BPR allows companies to start with a blank sheet of paper and rethink existing processes to deliver more value to the customer. It follows some basic principles including:
- Don’t improve work-flow, eliminate work
- Adopt technology to eliminate work
- Customers should have a single point of contact that can be reached quickly and easily
- Leverage centralization to improve consistency, utilization and responsiveness of customer service
Business Process Re-Engineering Steps
- BPR Team: BPR requires a cross functional team of employees and if possible customers and suppliers. The team can expect to be fully committed to this project for months, which will include analysis, design and implementation.
- Future State Mapping: BPR involves mapping the desired process by following the principles discussed above. The cross-functional team will reach-out to subject-matter-experts (SMEs) to make sure critical steps are not overlooked.
- Adopt Technology: The future state design is then reviewed for technology requirements. This can involve customizations of ERP systems, adopting ERP modules that were not used, or purchasing bolt-on systems. This is also often the longest step in the implementation of BPR.
- Testing: Like any systems design the re-engineered process must be tested. Fortunately many ERP systems allow for testing parallel environments that don’t affect the actual process, to see if the design team has missed any critical steps.
- Communication and Training: The re-engineered process must be communicated to the entire company with training on process and system changes.

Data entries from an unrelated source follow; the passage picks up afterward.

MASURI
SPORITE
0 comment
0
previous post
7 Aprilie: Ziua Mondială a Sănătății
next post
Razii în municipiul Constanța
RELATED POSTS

Business Process Re-Engineering Examples
There are many great examples of re-engineered processes from companies large and small. Below are three examples of how BPR has changed entire business functions.
Centralizing Customer Service
Following the BPR principle of centralization, many companies brought field office customer support to centralized call centers. This resulted in many positive outcomes. First, customer service improved. Often customers would have a hard time reaching someone at their local field office. With a large call-center, it has been proven that customers get their calls answered faster, with fewer customer service reps needed. Second, consistency and standardization is easier to achieve because training and deploying tools in a centralized call center is simpler than a nationwide field office network.
BPR heralded the adoption of inside sales organizations. Using inside sales reps, who receive and make phone calls to customers from a call center, companies are able to provide better service by allowing customers to reach their sales rep quickly, versus trying to reach a field sales rep who is probably driving to visit customers. The adoption of an Inside Sales Department changed the economics of selling, allowing deeper selling to smaller customers who previously may have felt ignored.
Work Elimination versus Streamlining
In a famous case study, Ford Motor was able to reduce the number of people in their accounts payable department by 90%. Accounts payable collects supplier invoices, reconciles them against receipt of parts to the Ford assembly plan and gets the supplier paid. The re-engineered process did away with invoices and instead paid suppliers based on the number of vehicles completed and the components from suppliers installed on these vehicles.